Un moteur moléculaire est une molécule capable de produire un travail mécanique contrôlé à l’échelle du nanomètre. L’assemblée moléculaire en mouvement est considérée comme un moteur. Comme tout moteur, il nécessite un apport d’énergie extérieur : cette énergie peut être thermique, électrique, photonique, chimique, etc.
Le concept de moteur moléculaire ouvre une multitude de portes. L’équipe du professeur Nicolas Giuseppone l’a récemment détaillé dans deux articles extrêmement denses, publiés pour les revues Advanced Materials (Wiley) et Chemical Reviews (American Chemical Society).
Ainsi, en partant d’un moteur moléculaire, il est possible de créer de nombreux matériaux 1D, 2D, et 3D (polymères, cristaux liquides, etc.).
Prenons le cas d’une molécule capable de se contracter ou de s’étendre sous l’effet d’un changement, telle une variation de pH.
“Imaginons un assemblage de 1 000 de ces nanomachines moléculaires. Les mouvements infimes de 1 nm produits par chaque machine s’additionnent alors pour former en quelque sorte un vérin dont la course sera de 1 µm”, détaille Nicolas Giuseppone.
Est-il possible de créer des machines plus grandes ? Cela est possible en combinant ces processus microscopiques avec d’autres niveaux d’organisation hiérarchique, par exemple en agrégeant ces chaînes polymères en fibres, un peu à l’image de ce qui est mis en œuvre dans la contraction musculaire.
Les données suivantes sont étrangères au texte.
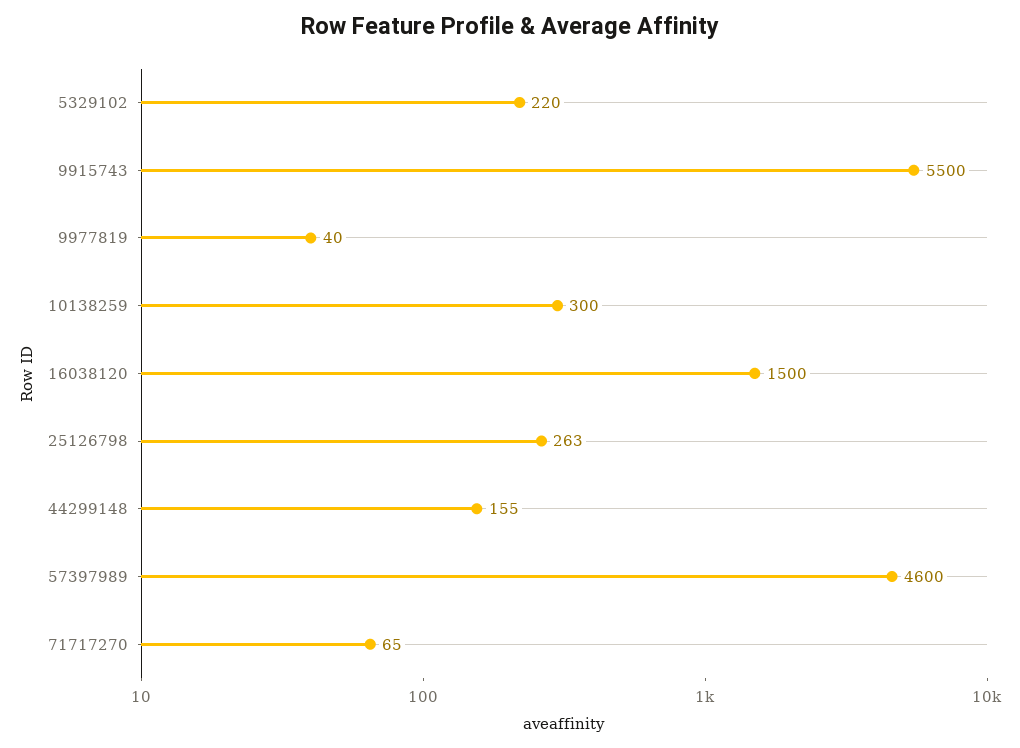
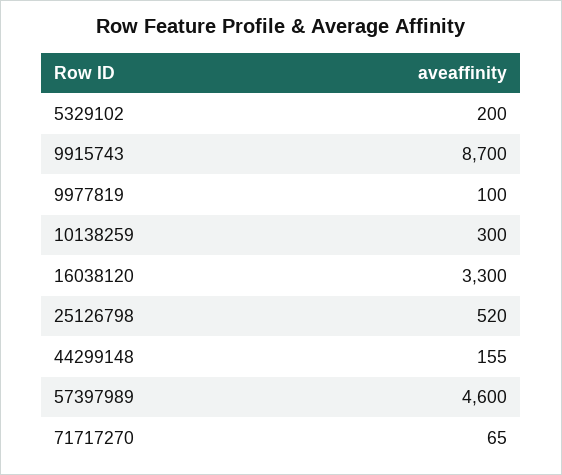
  {
-   "5329102": 220,
+   "5329102": 200,
-   "9915743": 5500,
+   "9915743": 8700,
-   "9977819": 40,
+   "9977819": 100,
    "10138259": 300,
-   "16038120": 1500,
+   "16038120": 3300,
-   "25126798": 263,
+   "25126798": 520,
    "44299148": 155,
    "57397989": 4600,
    "71717270": 65
  }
“Ici, il est nécessaire de coupler la chimie moléculaire à des procédés de mise en forme issus de l’ingénierie des matériaux”, remarque le professeur Giuseppone.
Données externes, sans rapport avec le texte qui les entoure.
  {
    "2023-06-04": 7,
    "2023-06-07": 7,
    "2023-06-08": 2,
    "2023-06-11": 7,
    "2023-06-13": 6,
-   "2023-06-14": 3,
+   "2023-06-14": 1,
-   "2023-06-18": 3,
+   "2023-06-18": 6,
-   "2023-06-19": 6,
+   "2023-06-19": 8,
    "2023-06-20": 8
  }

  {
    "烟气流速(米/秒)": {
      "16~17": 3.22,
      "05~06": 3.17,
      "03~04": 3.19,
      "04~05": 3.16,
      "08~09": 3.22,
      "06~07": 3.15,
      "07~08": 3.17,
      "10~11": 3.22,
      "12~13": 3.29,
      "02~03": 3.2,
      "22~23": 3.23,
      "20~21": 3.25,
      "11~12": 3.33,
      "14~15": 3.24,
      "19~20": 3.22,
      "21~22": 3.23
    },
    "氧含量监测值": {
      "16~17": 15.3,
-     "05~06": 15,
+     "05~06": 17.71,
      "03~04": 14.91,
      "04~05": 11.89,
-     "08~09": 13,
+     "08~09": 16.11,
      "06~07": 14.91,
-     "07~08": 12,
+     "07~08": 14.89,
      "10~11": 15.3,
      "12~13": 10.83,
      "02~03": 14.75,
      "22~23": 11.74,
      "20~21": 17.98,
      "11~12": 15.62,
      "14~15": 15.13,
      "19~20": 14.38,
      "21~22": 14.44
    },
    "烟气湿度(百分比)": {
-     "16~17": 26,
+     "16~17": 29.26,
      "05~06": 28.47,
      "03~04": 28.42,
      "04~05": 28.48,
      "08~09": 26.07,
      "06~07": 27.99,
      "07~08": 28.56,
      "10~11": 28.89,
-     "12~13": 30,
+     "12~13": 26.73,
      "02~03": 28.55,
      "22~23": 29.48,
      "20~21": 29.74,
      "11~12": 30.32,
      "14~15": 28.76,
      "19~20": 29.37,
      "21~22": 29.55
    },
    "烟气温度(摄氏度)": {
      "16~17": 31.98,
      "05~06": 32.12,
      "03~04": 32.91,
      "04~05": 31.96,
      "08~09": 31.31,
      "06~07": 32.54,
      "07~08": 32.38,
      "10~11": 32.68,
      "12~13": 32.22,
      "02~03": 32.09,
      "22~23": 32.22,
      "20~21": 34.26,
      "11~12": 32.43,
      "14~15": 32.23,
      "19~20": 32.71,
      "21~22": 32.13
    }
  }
Passer à l’échelle macroscopique, un défi
À l’heure actuelle, “on a compris comment fonctionne le mouvement à l’échelle moléculaire et on sait contrôler mécaniquement la matière à l’échelle nanométrique”, souligne Nicolas Giuseppone.
Son équipe travaille actuellement sur deux axes de recherche. Il s’agit d’une part de répondre à la question « comment transformer un moteur moléculaire en moteur macroscopique ? » et d’autre part d’utiliser les machines moléculaires pour “s’intéresser à la transmission de messages vers des cellules vivantes”.
Ce deuxième point, à l’interface entre la chimie et la biologie, est particulièrement passionnant : “Ça ouvre beaucoup de perspectives, car les cellules sont très sensibles à leur environnement mécanique”, ajoute le professeur Giuseppone.
Un champ de recherches émergent, mais déjà nobélisé
Ces travaux s’inscrivent dans la continuité de ceux de Jean-Pierre Sauvage, Fraser Stoddart et Bernard Feringa, récompensés en 2016 par le prix Nobel de chimie en tant que pionniers de ce domaine émergent.
En effet, bien que les principes de fonctionnement des nanomachines aient été discutés dès la fin des années 50 par le physicien Richard Feynman, c’est seulement en 1983 que Jean-Pierre Sauvage a ouvert la voie à la fabrication de machines moléculaires en mettant au point une méthode chimique permettant d’imbriquer des anneaux moléculaires les uns avec les autres.
Le professeur Giuseppone précise : “C’est un prix Nobel qui a été donné assez tôt par rapport aux avancées technologiques produites. Souvent, les prix Nobel viennent récompenser des travaux ayant déjà démontrés leur utilité d’un point de vue applicatif. Ce qui a été récompensé ici concerne les premières réalisations de machines et de moteurs à l’échelle moléculaire avec la promesse d’applications qui seront en rupture”.
Des applications partout
Ce “pari sur l’avenir” de la part du comité Nobel n’est pas anodin, car les applications potentielles de ces moteurs moléculaires sont nombreuses. Des domaines comme la mécanique, la médecine, l’électronique, l’optique ou la plasmonique sont autant d’exemples expliqués en détail dans les deux rapports publiés en janvier 2020.